Figura 9 - Immagine in-game di una delle prime scene giocabili
Quest’ultimo, come precedentemente accennato, si ritrova ad essere limitato nei movimenti e dunque lo diventa il giocatore stesso che, posto il caso di una ancora non forte connessione empatica con il mondo di gioco, mette in condizioni al primo di dover interagire quanto meno con ciò che gli è intorno, con l’ambientazione e le sue barriere architettoniche che impongono al giocatore un percorso non-lineare delimitato dove vi è comunque una parvenza di “openworld” che in realtà serve a far sì che al videogiocatore sia consentito avere una progressione nella raccolta dei ricordi per sbloccare dunque i nuovi quadri (quelli di tutti i membri del villaggio che contribuiscono a modo loro a portare all’evento fatale).

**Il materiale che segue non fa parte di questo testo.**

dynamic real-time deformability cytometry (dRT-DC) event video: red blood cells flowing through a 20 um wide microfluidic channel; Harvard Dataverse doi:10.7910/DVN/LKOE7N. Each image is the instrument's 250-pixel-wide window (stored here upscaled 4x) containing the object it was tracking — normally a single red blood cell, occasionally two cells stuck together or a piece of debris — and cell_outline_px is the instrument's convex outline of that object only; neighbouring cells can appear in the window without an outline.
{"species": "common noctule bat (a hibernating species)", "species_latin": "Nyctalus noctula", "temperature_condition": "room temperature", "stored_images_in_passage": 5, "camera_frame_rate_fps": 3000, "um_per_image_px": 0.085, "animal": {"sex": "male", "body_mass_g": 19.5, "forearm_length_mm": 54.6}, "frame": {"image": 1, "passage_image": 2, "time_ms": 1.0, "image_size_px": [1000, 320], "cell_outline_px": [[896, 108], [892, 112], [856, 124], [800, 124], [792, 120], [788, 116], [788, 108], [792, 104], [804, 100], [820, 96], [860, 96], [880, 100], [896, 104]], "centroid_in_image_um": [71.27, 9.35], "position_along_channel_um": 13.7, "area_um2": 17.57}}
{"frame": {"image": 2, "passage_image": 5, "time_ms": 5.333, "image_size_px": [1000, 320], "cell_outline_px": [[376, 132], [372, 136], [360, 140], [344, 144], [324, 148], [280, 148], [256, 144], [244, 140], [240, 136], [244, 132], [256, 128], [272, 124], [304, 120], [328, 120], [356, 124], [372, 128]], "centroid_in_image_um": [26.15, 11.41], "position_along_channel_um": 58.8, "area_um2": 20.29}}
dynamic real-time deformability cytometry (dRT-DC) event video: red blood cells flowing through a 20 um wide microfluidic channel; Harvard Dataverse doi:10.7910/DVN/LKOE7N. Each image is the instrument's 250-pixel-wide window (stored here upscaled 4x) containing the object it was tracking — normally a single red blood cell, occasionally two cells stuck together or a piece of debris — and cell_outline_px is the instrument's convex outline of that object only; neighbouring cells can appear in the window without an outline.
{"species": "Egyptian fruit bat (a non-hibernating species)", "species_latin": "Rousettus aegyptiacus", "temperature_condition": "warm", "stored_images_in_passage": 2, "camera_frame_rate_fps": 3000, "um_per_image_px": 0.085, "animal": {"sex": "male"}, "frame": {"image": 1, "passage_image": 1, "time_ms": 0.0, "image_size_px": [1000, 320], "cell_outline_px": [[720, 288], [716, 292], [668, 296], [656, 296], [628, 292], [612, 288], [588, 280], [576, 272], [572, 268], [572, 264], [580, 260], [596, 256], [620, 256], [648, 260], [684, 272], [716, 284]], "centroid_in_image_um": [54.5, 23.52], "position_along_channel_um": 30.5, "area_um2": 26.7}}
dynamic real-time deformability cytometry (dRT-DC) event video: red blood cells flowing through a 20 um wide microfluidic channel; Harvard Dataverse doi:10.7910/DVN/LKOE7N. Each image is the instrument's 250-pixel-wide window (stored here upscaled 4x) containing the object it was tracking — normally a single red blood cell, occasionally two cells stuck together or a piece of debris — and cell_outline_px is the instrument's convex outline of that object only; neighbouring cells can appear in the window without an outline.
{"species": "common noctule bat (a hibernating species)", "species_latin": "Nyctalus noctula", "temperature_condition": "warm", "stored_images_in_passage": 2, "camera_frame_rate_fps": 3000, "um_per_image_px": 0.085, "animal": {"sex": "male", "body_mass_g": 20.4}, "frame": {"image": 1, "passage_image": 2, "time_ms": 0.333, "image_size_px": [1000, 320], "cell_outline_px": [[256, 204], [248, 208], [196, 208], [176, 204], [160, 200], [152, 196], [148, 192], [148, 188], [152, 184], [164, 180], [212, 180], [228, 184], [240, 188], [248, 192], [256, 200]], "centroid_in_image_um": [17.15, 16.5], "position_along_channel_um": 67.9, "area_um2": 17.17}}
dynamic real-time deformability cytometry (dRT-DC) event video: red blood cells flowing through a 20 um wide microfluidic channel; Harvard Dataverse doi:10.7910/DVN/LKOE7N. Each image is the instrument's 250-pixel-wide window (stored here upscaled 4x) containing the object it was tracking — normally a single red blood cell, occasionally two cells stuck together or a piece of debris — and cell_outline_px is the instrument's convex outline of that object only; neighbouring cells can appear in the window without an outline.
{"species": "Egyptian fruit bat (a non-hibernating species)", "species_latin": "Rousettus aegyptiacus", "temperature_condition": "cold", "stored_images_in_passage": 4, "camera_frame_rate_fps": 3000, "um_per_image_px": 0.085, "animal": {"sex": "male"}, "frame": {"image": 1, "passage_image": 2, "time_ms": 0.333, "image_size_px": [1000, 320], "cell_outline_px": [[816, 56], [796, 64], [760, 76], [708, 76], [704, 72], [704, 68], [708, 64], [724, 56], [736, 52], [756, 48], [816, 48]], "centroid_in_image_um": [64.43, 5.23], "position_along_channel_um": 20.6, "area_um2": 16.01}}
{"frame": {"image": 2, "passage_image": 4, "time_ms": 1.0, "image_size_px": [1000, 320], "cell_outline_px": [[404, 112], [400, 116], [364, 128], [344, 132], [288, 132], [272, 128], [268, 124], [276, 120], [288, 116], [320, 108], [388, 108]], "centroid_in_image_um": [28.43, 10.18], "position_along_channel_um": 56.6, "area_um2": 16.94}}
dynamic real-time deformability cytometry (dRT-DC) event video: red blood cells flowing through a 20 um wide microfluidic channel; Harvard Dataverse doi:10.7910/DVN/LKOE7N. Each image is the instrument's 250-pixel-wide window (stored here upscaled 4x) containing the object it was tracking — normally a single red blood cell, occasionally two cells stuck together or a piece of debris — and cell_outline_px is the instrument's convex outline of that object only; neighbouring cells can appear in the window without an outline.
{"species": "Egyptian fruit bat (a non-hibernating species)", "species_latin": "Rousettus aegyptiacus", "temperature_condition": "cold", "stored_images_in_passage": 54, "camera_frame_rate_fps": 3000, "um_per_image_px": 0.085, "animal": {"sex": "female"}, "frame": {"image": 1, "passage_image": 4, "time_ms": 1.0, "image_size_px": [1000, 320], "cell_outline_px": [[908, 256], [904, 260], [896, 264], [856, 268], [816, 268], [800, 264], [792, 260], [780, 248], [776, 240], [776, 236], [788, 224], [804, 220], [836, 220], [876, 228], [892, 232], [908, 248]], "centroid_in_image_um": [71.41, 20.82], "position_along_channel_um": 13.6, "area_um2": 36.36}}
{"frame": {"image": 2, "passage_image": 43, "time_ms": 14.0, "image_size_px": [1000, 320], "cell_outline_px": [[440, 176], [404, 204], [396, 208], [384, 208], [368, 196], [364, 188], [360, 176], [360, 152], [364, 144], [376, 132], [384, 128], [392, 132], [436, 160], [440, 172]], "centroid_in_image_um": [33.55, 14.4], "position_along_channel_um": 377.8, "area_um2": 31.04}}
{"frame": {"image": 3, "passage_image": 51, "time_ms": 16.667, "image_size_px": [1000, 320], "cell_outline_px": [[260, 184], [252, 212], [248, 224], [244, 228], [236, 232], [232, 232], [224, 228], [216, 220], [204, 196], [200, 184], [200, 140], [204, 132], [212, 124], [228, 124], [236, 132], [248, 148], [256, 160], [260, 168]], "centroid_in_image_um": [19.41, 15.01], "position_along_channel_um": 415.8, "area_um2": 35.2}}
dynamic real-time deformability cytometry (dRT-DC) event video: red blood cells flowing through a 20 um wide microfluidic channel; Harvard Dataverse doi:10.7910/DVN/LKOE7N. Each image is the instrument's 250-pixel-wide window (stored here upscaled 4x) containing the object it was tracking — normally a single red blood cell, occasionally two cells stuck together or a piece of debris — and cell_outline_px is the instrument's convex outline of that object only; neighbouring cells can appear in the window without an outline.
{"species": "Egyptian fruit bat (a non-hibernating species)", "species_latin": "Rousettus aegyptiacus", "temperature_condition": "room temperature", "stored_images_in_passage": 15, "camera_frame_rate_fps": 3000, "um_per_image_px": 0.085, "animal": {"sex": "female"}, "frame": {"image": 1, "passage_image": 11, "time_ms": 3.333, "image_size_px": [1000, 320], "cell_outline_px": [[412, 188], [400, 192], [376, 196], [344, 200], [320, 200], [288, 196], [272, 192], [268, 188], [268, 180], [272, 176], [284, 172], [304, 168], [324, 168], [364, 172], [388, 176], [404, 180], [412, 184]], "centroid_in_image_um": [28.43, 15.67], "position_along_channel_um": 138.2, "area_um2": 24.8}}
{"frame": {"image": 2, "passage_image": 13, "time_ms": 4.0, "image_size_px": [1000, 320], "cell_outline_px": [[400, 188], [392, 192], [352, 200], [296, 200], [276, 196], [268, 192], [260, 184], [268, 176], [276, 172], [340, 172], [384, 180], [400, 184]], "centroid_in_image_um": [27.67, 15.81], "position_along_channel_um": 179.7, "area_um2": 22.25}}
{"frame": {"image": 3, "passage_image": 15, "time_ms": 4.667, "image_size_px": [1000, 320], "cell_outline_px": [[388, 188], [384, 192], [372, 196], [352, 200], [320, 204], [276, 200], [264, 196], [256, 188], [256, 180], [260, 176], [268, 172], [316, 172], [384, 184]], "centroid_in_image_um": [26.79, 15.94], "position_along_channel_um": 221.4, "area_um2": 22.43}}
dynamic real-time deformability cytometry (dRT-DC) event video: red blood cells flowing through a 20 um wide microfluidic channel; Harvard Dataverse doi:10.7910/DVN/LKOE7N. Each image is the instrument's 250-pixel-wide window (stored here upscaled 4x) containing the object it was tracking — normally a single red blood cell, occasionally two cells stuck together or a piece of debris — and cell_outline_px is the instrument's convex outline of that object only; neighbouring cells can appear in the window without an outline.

L’esplorazione imposta a raggiungere l’obbiettivo impone dunque ad uno sguardo riflessivo nei confronti di una narrazione che è come un quadro a cui manca un pezzo, che è il videogiocatore, e sta a lui capire come deve essere questo pezzo. Non esiste una risposta giusta o sbagliata, sicché, per forza di cose, all’interno del concetto d’interazione ci si addentra nella personale sfera emotiva soggettiva. Ma è proprio ciò a cui Guarini punta e, indubbiamente, riesce.